Now, stop and think. How many studies, experts on the subject and statistics have you heard to frame a problem and as the basis of their solution? You can also throw in those ‘unquestionable facts’ being used as proof of why their solution must be implemented now. Scurry, scurry, hurry, hurry... no time to think.
The next stage is imagine. That’s also where I said there’s a variation. The imagine part isn’t always warm and fuzzy. Fuzzies are positive advertising. There’s very much an opposite imagine approach; an approach of “It’s the end of the world as we know it” and other dire consequences (especially if we don’t act now). Still another variations is why any other possible solution– by those other rat bastard over there– is wrong. That’s the sophisticated and intellectual version of ‘you have to think this way to be on the right side of history.’ Way too often – knowing that the sale has been blown– it’s time to attack. In fact, the rejection of your cherished solution and/or your version of the problem is the green light to attack those evil, wrong, hateful and oppressive rat bastards – or those whackjobs perverts who are undermining society, corrupting our youth and threatening America, mom, apple pie and God. (Yeah, newsflash folks, this is very human behavior and the more sanctimonious you feel, the further down this rabbit hole you’ve gone.) 
By now, Call to Action should be pretty obvious. 
 But what about perpetuation? That can replace not only call to action, but also allow us to short cut having to do the whole process over again. Ever looked at a billboard and only seen a smiling face with the product? If you’ve bought into that narrative, that’s all they need to do. With the bare minimum effort they remind you you’ve bought into their... errrr... they remind you of the rational and informed decision you’ve made about the subject. So remember, when the subject comes up again, you’ll know how to behave. (Ring, ring, woof, woof.) 
In closing, two things about this article. One: I’ve put this in terms of advertising with only hints about how far it goes into other fields. That’s to bring to your attention how you’re being manipulated. Manipulated not only by professionals, but also to point out how many amateurs who try to use this for their own agendas. It’s not only out there, it’s everywhere.

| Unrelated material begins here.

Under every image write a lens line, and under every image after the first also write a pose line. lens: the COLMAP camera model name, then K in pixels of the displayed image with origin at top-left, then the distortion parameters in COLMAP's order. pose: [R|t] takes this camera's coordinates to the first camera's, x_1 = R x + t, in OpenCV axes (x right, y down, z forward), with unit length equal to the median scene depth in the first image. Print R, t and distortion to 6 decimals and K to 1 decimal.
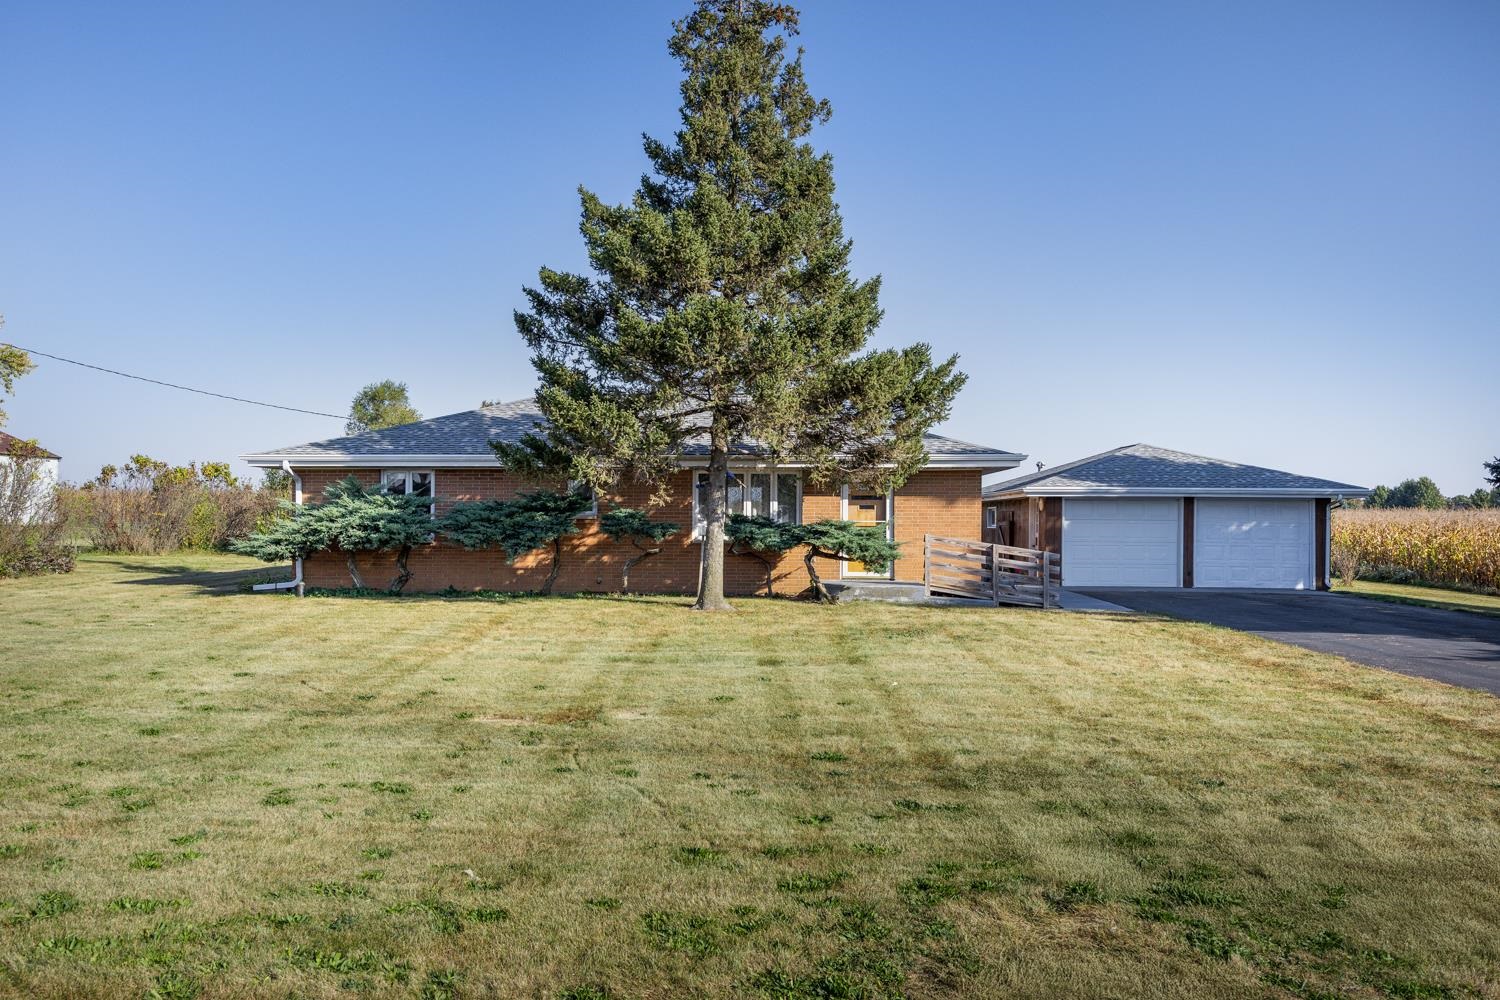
lens RADIAL K [[1146.8, 0, 745.7], [0, 1146.8, 524.4], [0, 0, 1]] dist [0.033650, 0.000758]
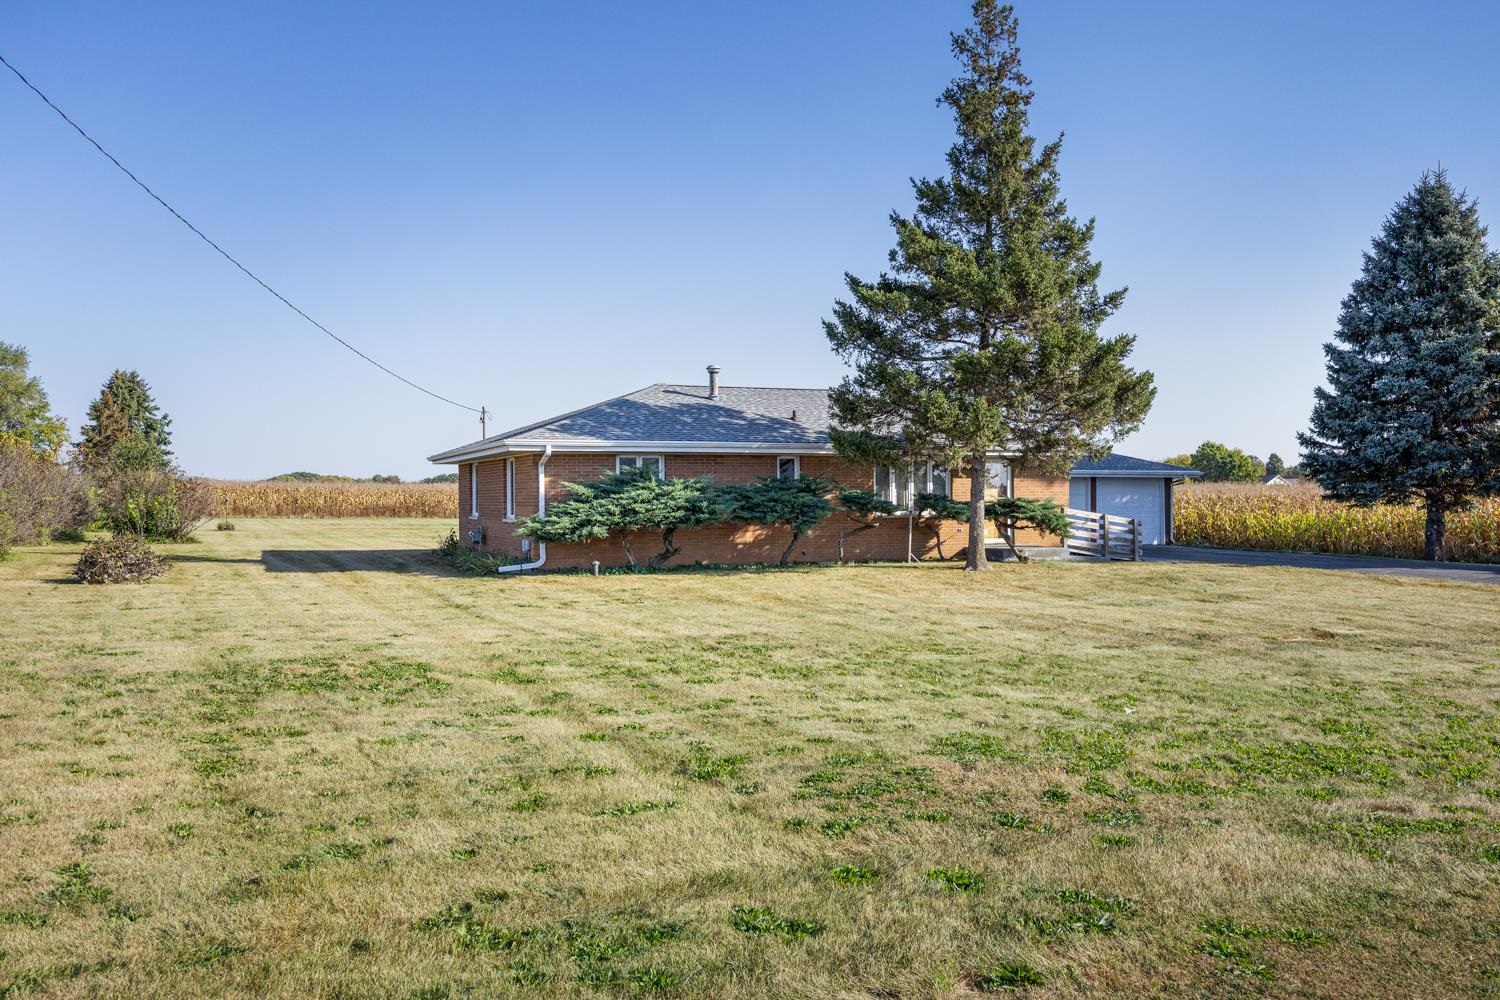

Two: In writing this, I deliberately used the first two stages of Monroe’s sequence.
1- By using terms like manipulated, Pavlov, don’t know it -- I got your attention.
2- Houston, we have a problem. 
Then I broke the pattern. First by telling you this isn’t the whole of the problem. And then I’m not giving you a ‘fixed solution’ because simply stated, there isn’t one. It’s more important to know and understand the subject exists (including how it’s being used on you) so you can come up with something that works for you. You working on shaking off it’s control over you isn’t something I can tell you quick and easy steps. I just introduced you to the idea, it’s a whole lot bigger and deeper than you realize. The implications –especially when it comes to people trying to make you emotional – are going to take some looking into.